Lorsqu’elle sortit de sa tente, lorsqu’elle parcourut du regard le campement endormi et craignit immédiatement le pire en ne voyant nulle part Pradden veiller sur ses siblings, Aixed ne s’imagina pas tout de suite que l’objectif soit menacé. La Guerrière devait être quelque part ; elle la trouverait.

Dans le cas le plus douloureux, elle prendrait le temps de se recueillir sur son corps, et puis les travaux continueraient sans délai.
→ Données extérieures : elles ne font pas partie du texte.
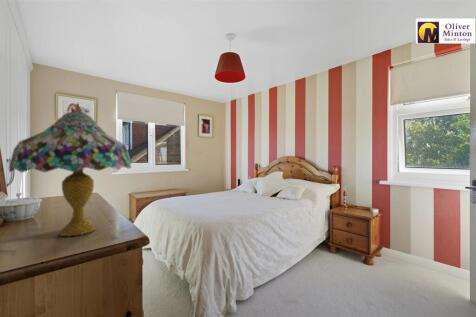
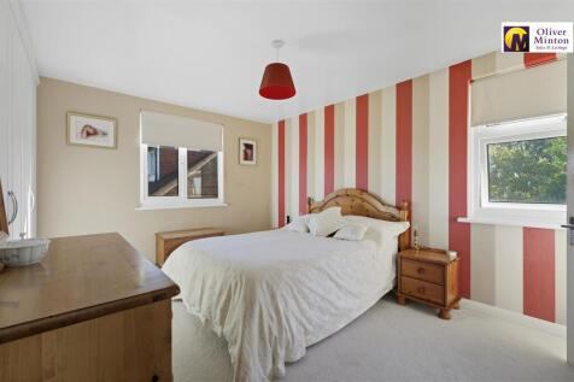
- table lamp [8,102,132,237]
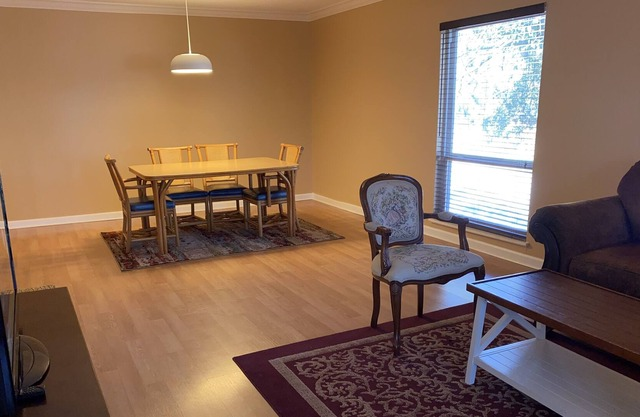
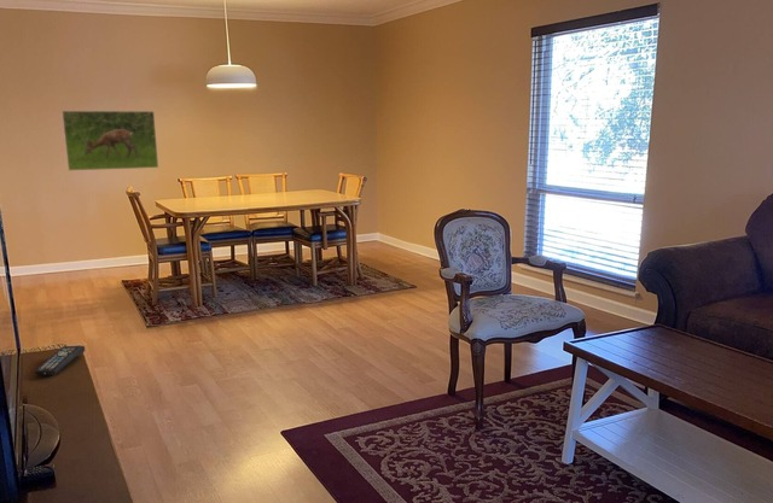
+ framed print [60,110,159,171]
+ remote control [34,345,86,376]
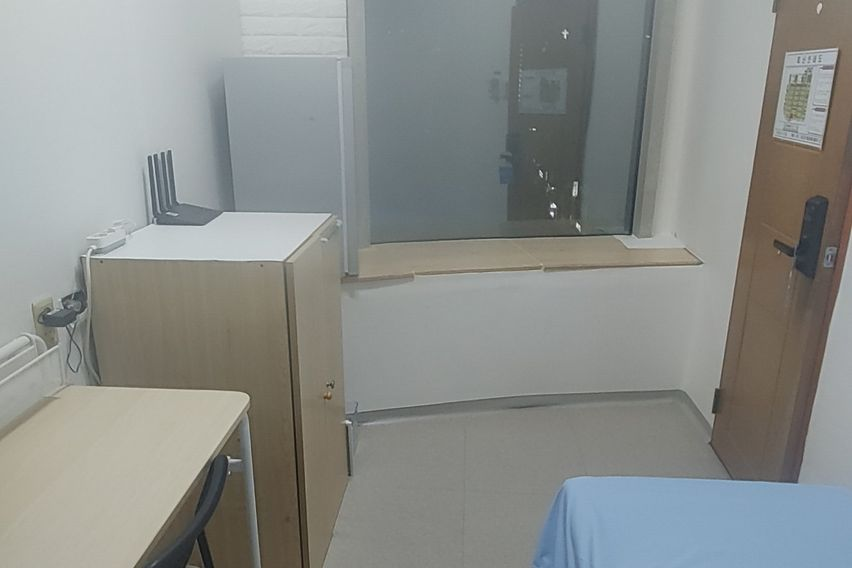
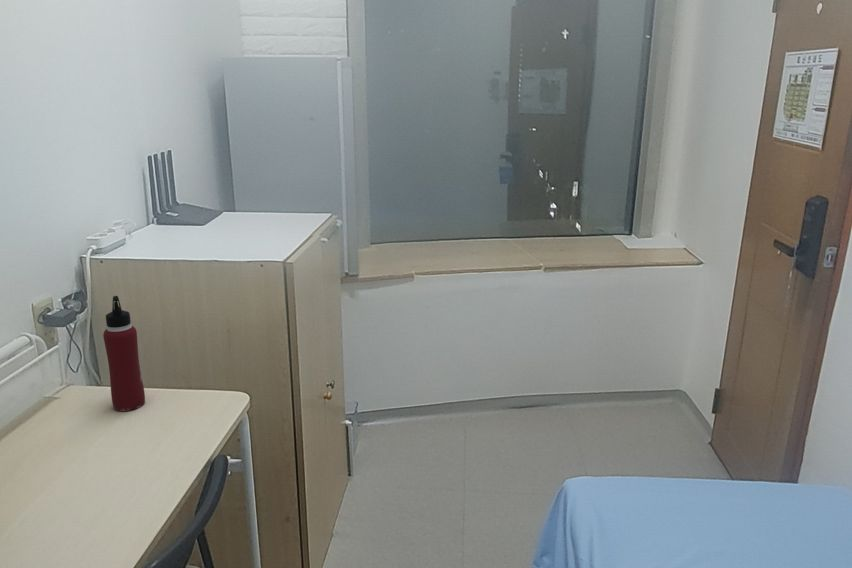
+ water bottle [102,295,146,412]
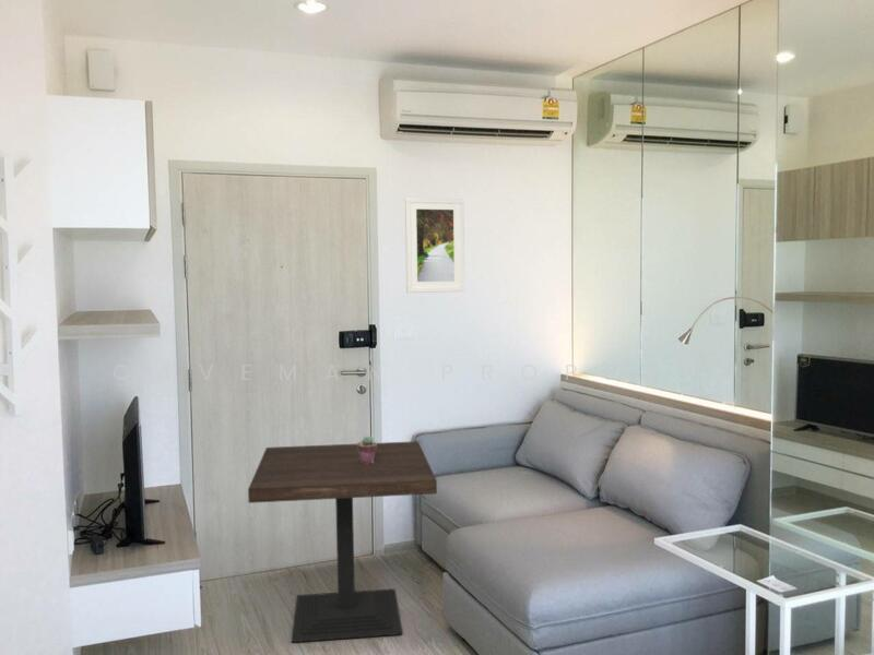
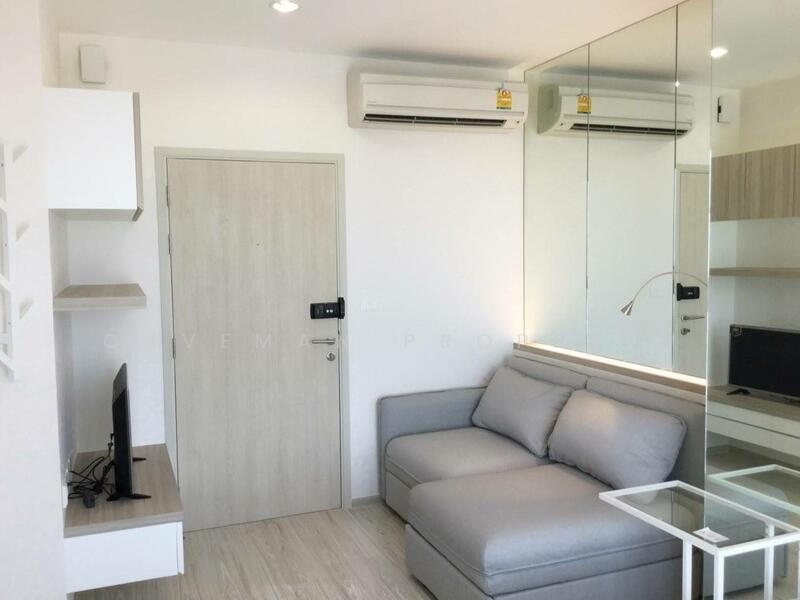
- potted succulent [356,434,377,464]
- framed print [404,196,465,294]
- side table [247,440,438,643]
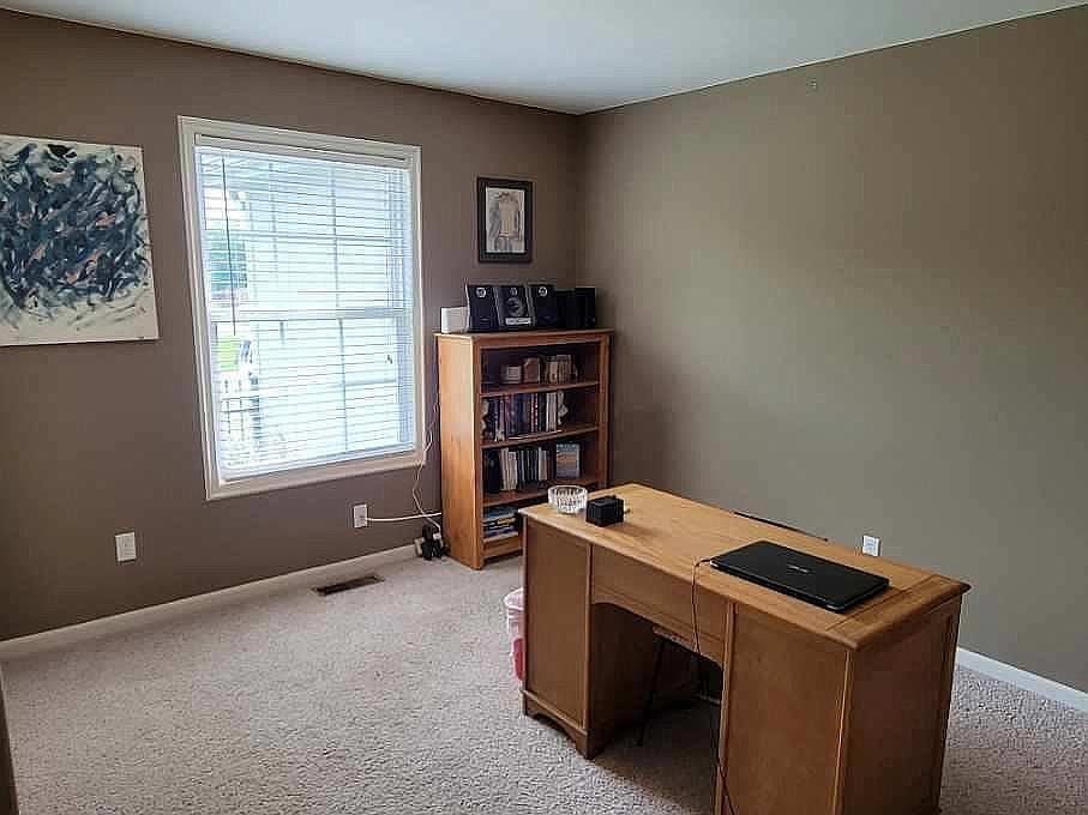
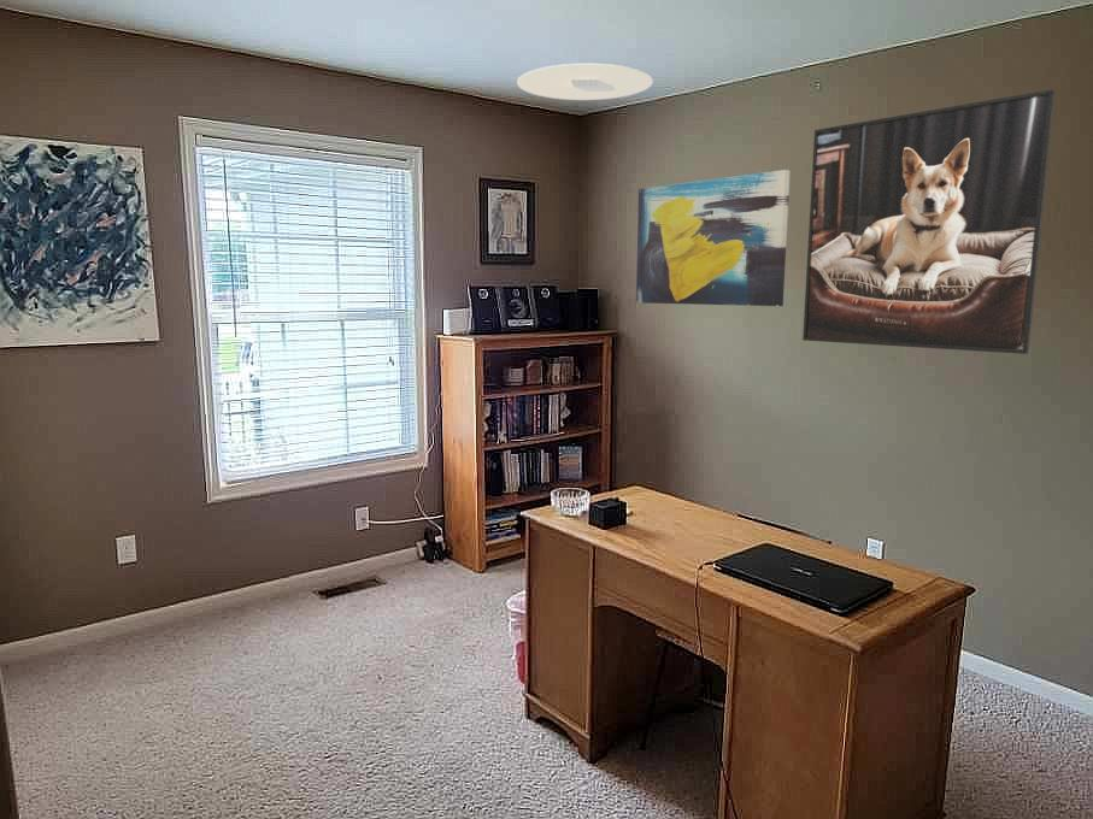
+ ceiling light [516,63,654,101]
+ wall art [635,169,792,307]
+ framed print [801,88,1057,355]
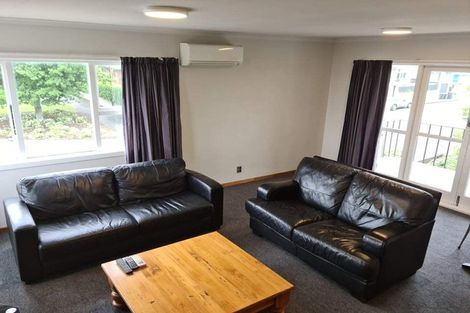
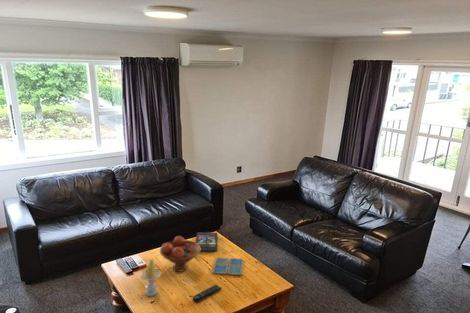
+ book [195,231,218,252]
+ remote control [192,284,222,303]
+ drink coaster [212,256,244,276]
+ fruit bowl [159,235,201,273]
+ candle [140,258,162,297]
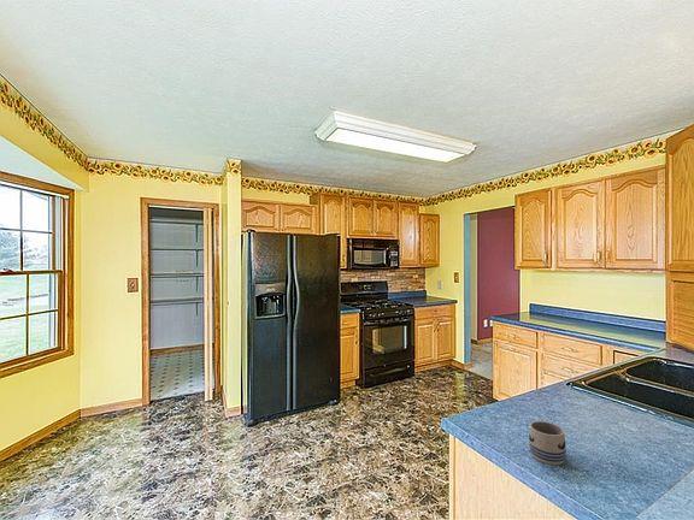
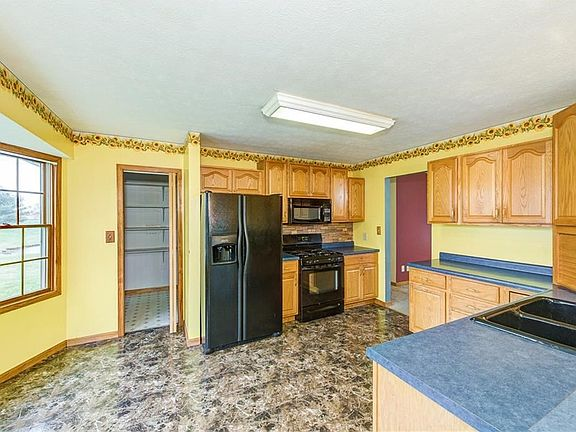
- mug [528,420,567,466]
Alors Aixed se mit-elle en chasse, seule dans la Cité encore endormie. Il aurait été inutile d’ouvrir ses sens à son épée, avec la présence puissance d’Onis qui imbibait chaque grain de sable. Mais elle n’en avait pas besoin pour traquer quelqu’un avant que le soleil ne fasse souffler la brise matinale pour effacer ses traces.

La Guerrière ne tarda pas à repérer la ronde que Pradden avait suivi autour du campement. Elle s’était déplacée prudemment, en silence, mais avait tout de même laissé un sillon irrégulier derrière elle. Et à peine une nute plus tard, Aixed repérait un embranchement. Pradden s’était éloignée vers le front de bâtiments, au nord.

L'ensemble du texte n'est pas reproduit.